How to explain this in propositional logic?

Question

Suppose I am given the statement $a \rightarrow b$ (1), and I know $b$ is true. Can I also conclude $a$ is true from just the given information (1)? My logic for trying to figure out this was — Let me apply the ¬ operator to the given statement (1). Then, $¬ a \rightarrow ¬ b$ (2). ( I am not sure if this can be done.) Then, if it were the case that $a$ is false, then $¬ a$ would be true. Which would also imply from (2) that $¬ b$ is true, $\implies b$ is false. This is a contradiction to the information that we are given that $b$ is true. So, $a$ must be true.

What confuses me is that for the general truth table of $a \rightarrow b$, there is a particular case where $a=0, b=1$ and $a \rightarrow b$ is also $1$.

Edit: My confusion arose after seeing this being done in class. I had a statement I) $p \rightarrow q$ and II) $¬ q$. II) is true. From these two, the instructor concluded that $¬ p$ is true. I don’t quite understand how that happened.

Answer 1

No. This is known as the fallacy of affirming the consequent.

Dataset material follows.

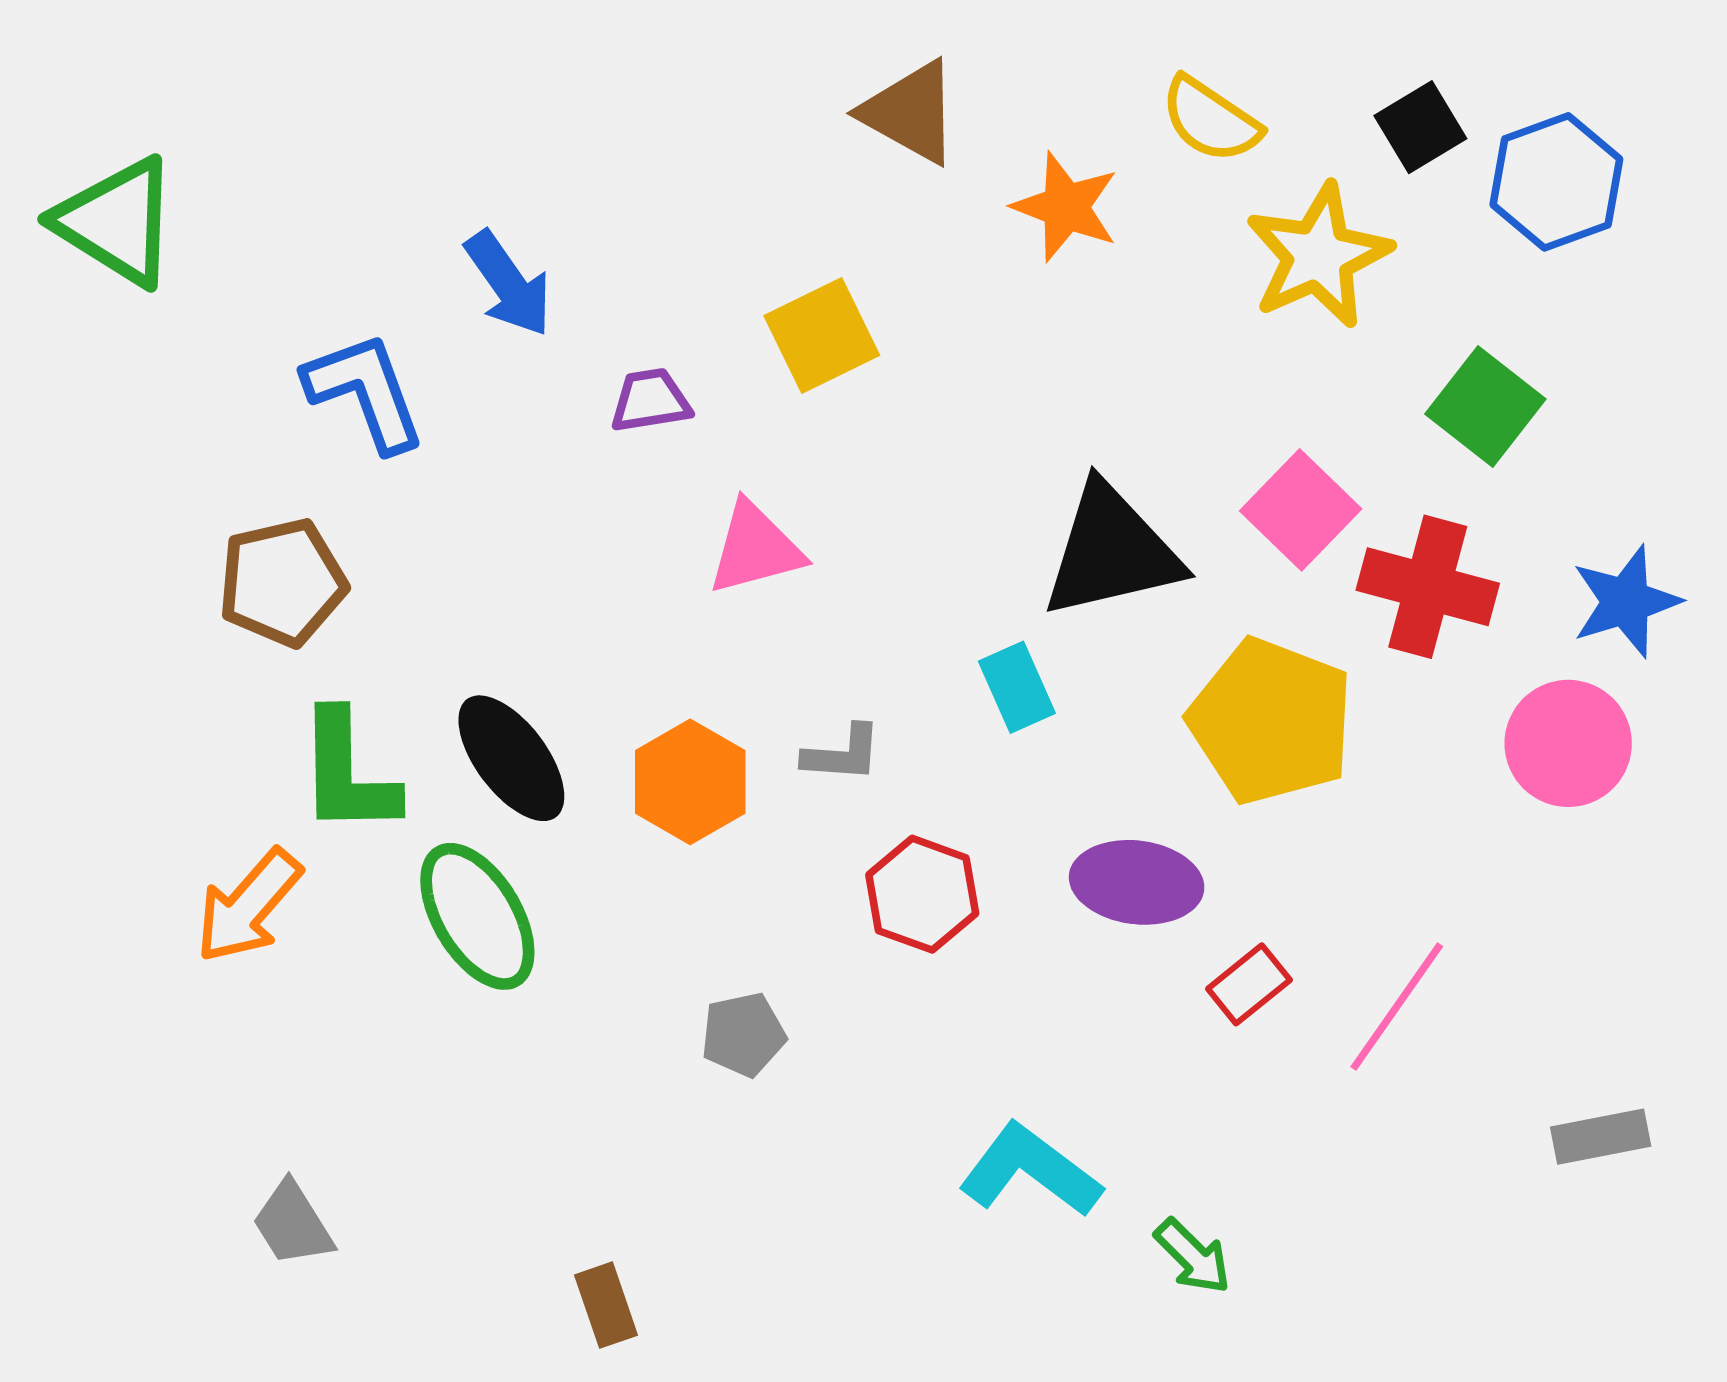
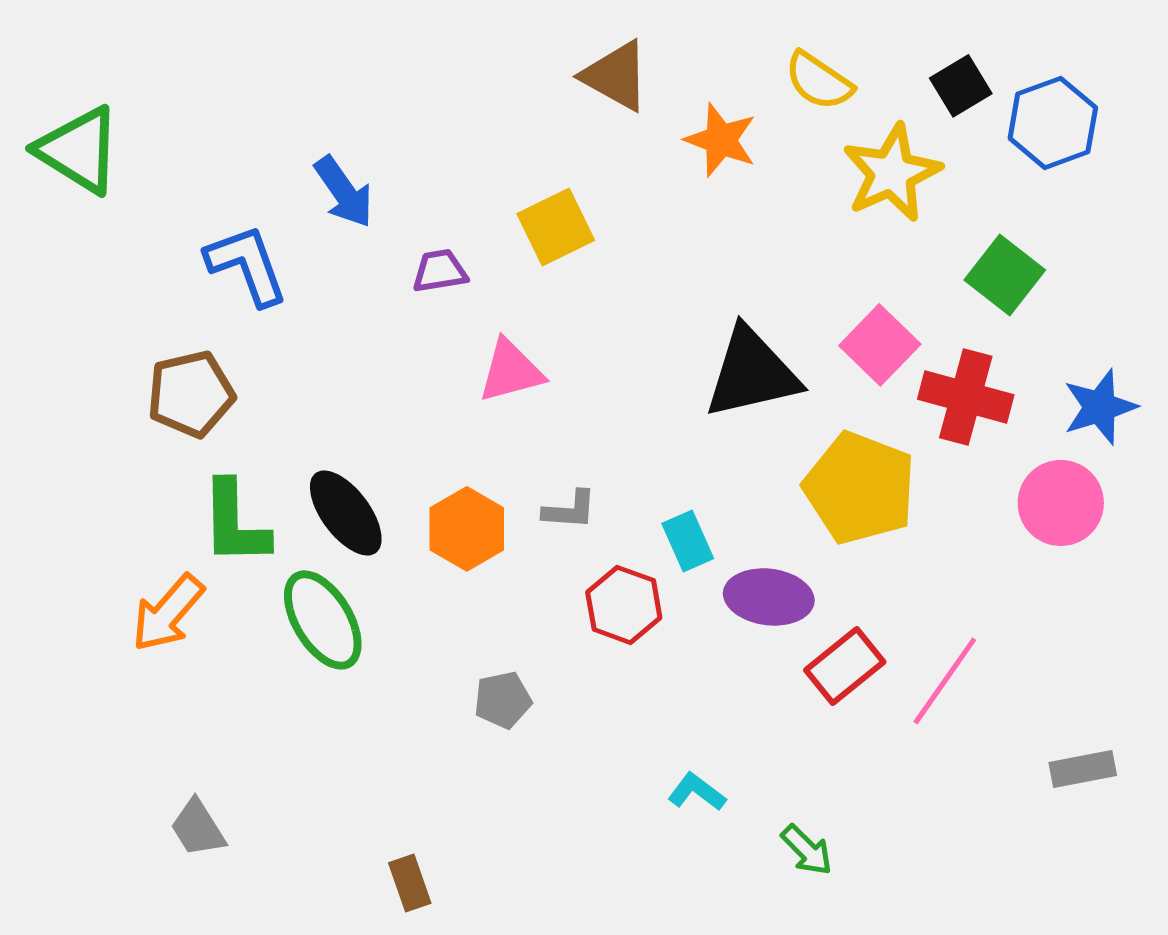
cyan rectangle: (1017, 687) -> (688, 541), moved
red rectangle: (1249, 984) -> (845, 666), size x1.4
cyan L-shape: (1030, 1171) -> (697, 792), size x0.6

Applying negation to the implication yields $\neg(a \to b)$, not $\neg a \to \neg b$, and they are not equivalent.

I also don't see where you're trying to get by applying negation to the implication. If what you want to do is a proof by contradiction, you would have to assume that $a$ is false, then in combination with the other assumptions derive a contradiction from that assumption and conclude that $a$ must be true after all.

But there is no contradiction: $a \to b$ can be true when just $b$ is true and $a$ is false. There is nothing more to it than the fact that that's what the truth table states.

If you find this unintuitive, try to avoid translating "$\to$" in your mind as an English "if $\ldots$ then", and think of it as "(not $a$) or ($b$)" or "the only thing that must not happen is for $a$ to be true but $b$ false" instead, since that's the truth conditions $\to$ is intended to express.

There are many explanations of why these are the truth conditions; see for example In classical logic, why is $p \to q$ True if $p$ is False and $q$ is True?.

Re. your edit: It's different when $b$ is false. According to the truth table of implication, in order for $a \to b$ to be true it must be the case that either $a$ is false or $b$ is true, or in other words, what can not be the case is that $a$ is true but $b$ is false. So if $a \to b$ is true but $b$ is false, then $a$ must be false as well, since otherwise you'd get the line in the truth table in which $a \to b$ is false. In contrast, there are two possible lines in the truth table of $a \to b$ and $b$ being true, one where $a$ is true and one where $a$ is false, so you can not definitely conclude the truth of $a$ just from the truth of $a \to b$ and $b$.

Answer 2

You're making some errors in your reasoning.

(i) From $a \Rightarrow b$, if b is true we cannot conclude that a is true. For example, if f is differentiable then f is continuous; but if f is continuous f doesn't need to be differentiable.

(ii) Let say $a \Rightarrow b$. Then, the implication is false only in the case that "a" is true but "b" is false. The case you say where $a=0,b=1$ corresponds to the case when the hypothesis is false, hence there's no implication so the statement is true. It might seem strange but try to reason why $\emptyset \subset A, \forall A$.

(iii) Finally, the negation of a statement is done as it follows: $a \Rightarrow b$ is equivalent to $\lnot b \Rightarrow \lnot a$. For example, the following definitions of inyective functions is equivalent: $f(x_1)=f(x_2) \Rightarrow x_1=x_2$ or $x_1 \not = x_2 \Rightarrow f(x_1) \not = f(x_2)$.